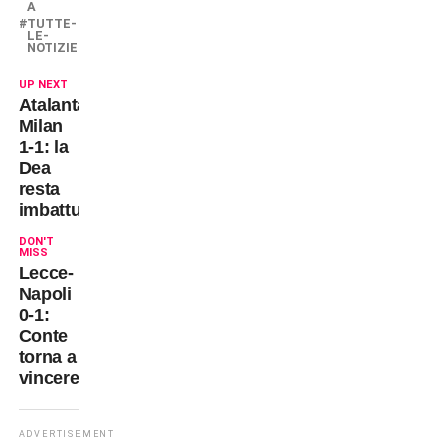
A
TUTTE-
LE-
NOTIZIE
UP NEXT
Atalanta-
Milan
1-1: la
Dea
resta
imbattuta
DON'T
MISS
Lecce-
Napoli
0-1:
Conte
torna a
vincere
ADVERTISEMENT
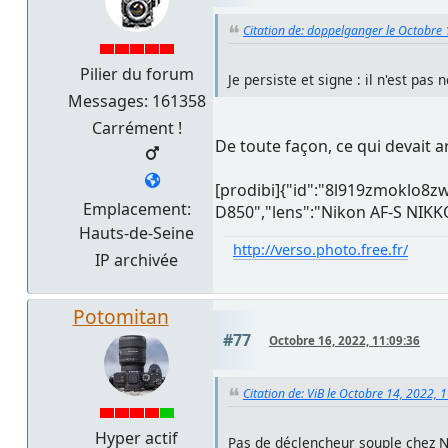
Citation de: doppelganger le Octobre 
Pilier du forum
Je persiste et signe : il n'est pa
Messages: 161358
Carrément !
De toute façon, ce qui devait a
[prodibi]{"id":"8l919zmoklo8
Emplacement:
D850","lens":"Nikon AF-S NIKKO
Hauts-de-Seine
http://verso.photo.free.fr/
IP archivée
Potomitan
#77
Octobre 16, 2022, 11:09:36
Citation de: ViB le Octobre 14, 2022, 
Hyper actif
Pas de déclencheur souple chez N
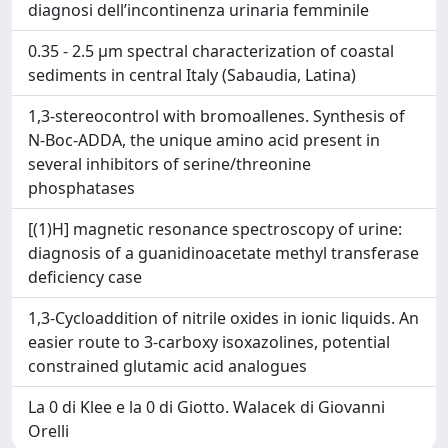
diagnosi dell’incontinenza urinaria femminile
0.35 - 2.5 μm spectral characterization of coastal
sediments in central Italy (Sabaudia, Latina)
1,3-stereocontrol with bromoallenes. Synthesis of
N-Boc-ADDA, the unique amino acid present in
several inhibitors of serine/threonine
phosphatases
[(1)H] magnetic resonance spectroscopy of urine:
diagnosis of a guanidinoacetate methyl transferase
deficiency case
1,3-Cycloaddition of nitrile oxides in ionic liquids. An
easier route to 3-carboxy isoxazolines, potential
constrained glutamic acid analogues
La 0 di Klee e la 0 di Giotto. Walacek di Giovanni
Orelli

====

● Assignment: Pictures in the records above are left out; print everything else exactly as written.

● Response:
A
TUTTE-
LE-
NOTIZIE
UP NEXT
Atalanta-
Milan
1-1: la
Dea
resta
imbattuta
DON'T
MISS
Lecce-
Napoli
0-1:
Conte
torna a
vincere
ADVERTISEMENT
Citation de: doppelganger le Octobre 
Pilier du forum
Je persiste et signe : il n'est pa
Messages: 161358
Carrément !
De toute façon, ce qui devait a
[prodibi]{"id":"8l919zmoklo8
Emplacement:
D850","lens":"Nikon AF-S NIKKO
Hauts-de-Seine
http://verso.photo.free.fr/
IP archivée
Potomitan
#77
Octobre 16, 2022, 11:09:36
Citation de: ViB le Octobre 14, 2022, 
Hyper actif
Pas de déclencheur souple chez N
diagnosi dell’incontinenza urinaria femminile
0.35 - 2.5 μm spectral characterization of coastal
sediments in central Italy (Sabaudia, Latina)
1,3-stereocontrol with bromoallenes. Synthesis of
N-Boc-ADDA, the unique amino acid present in
several inhibitors of serine/threonine
phosphatases
[(1)H] magnetic resonance spectroscopy of urine:
diagnosis of a guanidinoacetate methyl transferase
deficiency case
1,3-Cycloaddition of nitrile oxides in ionic liquids. An
easier route to 3-carboxy isoxazolines, potential
constrained glutamic acid analogues
La 0 di Klee e la 0 di Giotto. Walacek di Giovanni
Orelli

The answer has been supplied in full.